In molecular dynamics simulations, the two most important parameters, performance-wise, are verlet_skin and dt.

  • verlet_skin controls the distance a particle has to move to trigger the update of the neighbour lists. Using a larger value results in fewer updates but a larger number of possibly-interacting pairs of non-bonded particles and vice versa. You can try to decrease this number if the simulation tends to spend most of its time computing pair interactions. The most common optimal value lies between 0.05 and 0.2.

  • dt is the integration time step. Given a number of simulated time steps, the simulated time is proporional to dt. Since the overall performance of the simulation is only weakly dependent on the integration time step, using the largest possible dt value is advisable. However, using a value that is too large will result in numerical instabilities. Depending on the thermostat settings, optimal values range from 0.001 to 0.003 but your mileage may vary, so feel free to experiment with dt if you want to really optimise your simulation.

GPU simulations

When running CUDA-powered simulations, the box size has a non-trivial effect on performance, and its interaction with other parameters such as salt_concentration, verlet_skin, and possibly others, make it hard to come up with a way of automatically set the best options for a given case.

Since there is no dynamic memory on GPUs, in order to avoid crashing simulations oxDNA sets the size of the cells used to build neighbouring lists so that their memory footprint is not too high. If you want to optimise performance is sometimes worth to set cells_auto_optimisation = false so that oxDNA uses the smallest possible cells (at the cost of memory consumption). If the resulting memory footprint can be handled by your GPU you’ll probably see some (possibly large) performance gains.
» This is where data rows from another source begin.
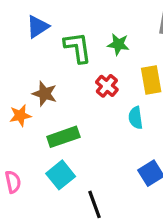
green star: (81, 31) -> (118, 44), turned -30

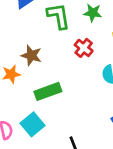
cyan square: (61, 175) -> (32, 124), moved

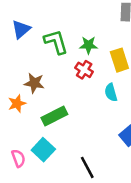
green star: (93, 13) -> (88, 45), moved

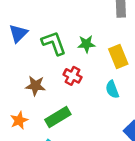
red cross: (84, 70) -> (73, 76), moved
orange star: (17, 104) -> (19, 120), moved

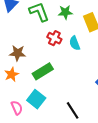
brown star: (35, 86) -> (18, 53), moved
cyan semicircle: (112, 89) -> (75, 43), moved

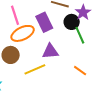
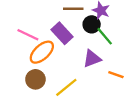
pink line: (15, 15) -> (28, 35), turned -30
purple triangle: (50, 51) -> (92, 59), moved

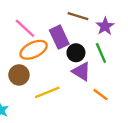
black circle: (92, 24) -> (76, 53), moved
purple triangle: (92, 59) -> (81, 71), turned 36

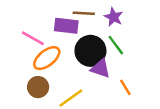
purple rectangle: (59, 37) -> (66, 26), moved, turned -45
black circle: (76, 53) -> (90, 51), size x1.6
orange line: (100, 95) -> (125, 87), turned 35

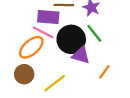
pink line: (33, 38) -> (43, 32), moved
orange line: (125, 87) -> (104, 72), turned 70

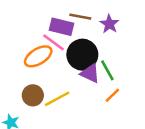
green line: (94, 33) -> (107, 70), moved
brown circle: (24, 74) -> (33, 95), moved

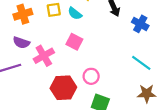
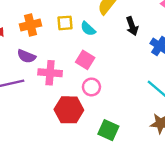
pink cross: (44, 56) -> (50, 73), turned 30
pink circle: (91, 76) -> (91, 87), moved

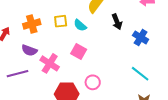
pink cross: (50, 73) -> (50, 63), turned 30
pink circle: (91, 87) -> (93, 82), moved

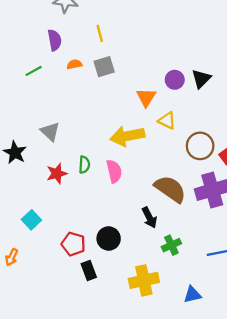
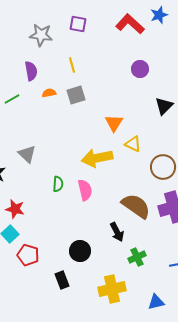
purple circle: (175, 80) -> (140, 69), moved
red star: (57, 173) -> (15, 209), moved, turned 30
red pentagon: (73, 244) -> (28, 255), moved

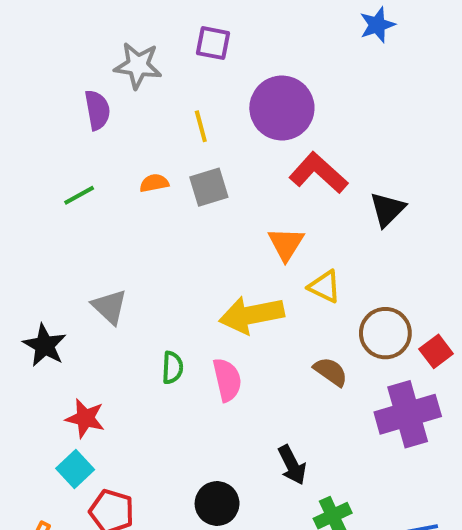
red L-shape: (130, 24) -> (318, 173), moved
purple circle: (140, 69) -> (282, 108), moved, size x1.8
purple semicircle: (31, 71) -> (97, 110), moved
brown semicircle: (136, 206) -> (331, 372), moved, size x0.6

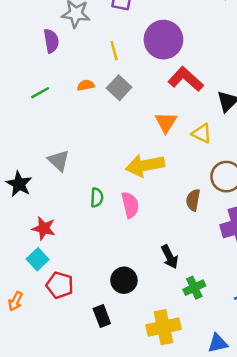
gray square: (209, 187) -> (119, 88), turned -30
yellow triangle: (325, 286) -> (202, 133), moved
brown semicircle: (331, 372) -> (193, 200), turned -115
There are some heuristics that attempt to limit the memory consumption of CUDA simulations. First of all, the given combination of parameters is used to evaluate the minimum size of the cells required to build neighbouring lists, \(r_m\). In turn, \(r_m\) is used to compute the number of cells along each coordinate \(i\) (where \(i = x, y, z\)) as

\[ N_i = \max(\lfloor L_i / r_m \rfloor, 3), \]

where \(L_i\) is the length of the box edge along the \(i\)-th direction. This value of \(N_i\) is the number of cells used for the simulation if cells_auto_optimisation is set to false. However, if it set to true, which is the default, then the code checks whether \(N_i > \lceil f L_i \rceil\), and if it is then sets

\[ N_i = f L_i, \]

where

\[ f = \left( \frac{2 N}{L_x L_y L_z} \right)^{1/3}. \]

The maximum number of particles that are in each given cell, \(M\), is another important parameter that can be, to some extent, tuned to avoid crashes. It is defined at the beginning of the simulation, and also each time the total number of cells changes while the simulation is running, as

\[ M = f_\rho M_\text{max}, \]

where \(f_\rho\) is a factor that can be set with the max_density_multiplier option and defaults to 3, while \(M_\text{max}\) is the number of particles found in the cell containing the largest amount of particles in the current configuration.

Note

On newer versions of oxDNA (> 3.6.1), setting debug = true will report in the log file (or on screen if log_file is not set) the amount of memory that is requested by each allocation on the GPU.

Monte Carlo

When running Monte Carlo simulations the efficiency of the sampling depends on specific moves employed during the simulation. For regular Monte Carlo and VMMC simulations, the most important options are delta_translation and delta_rotation, which set the maximum displacement for translations and rotations. Optimal values depend very much on the system at hand, so it is hard to provide some guidelines, although often values around 0.1 given decent performance. Sometimes it may be worth to set adjust_moves = true (together with equilibration_steps > 0) to let the code look for optimal values.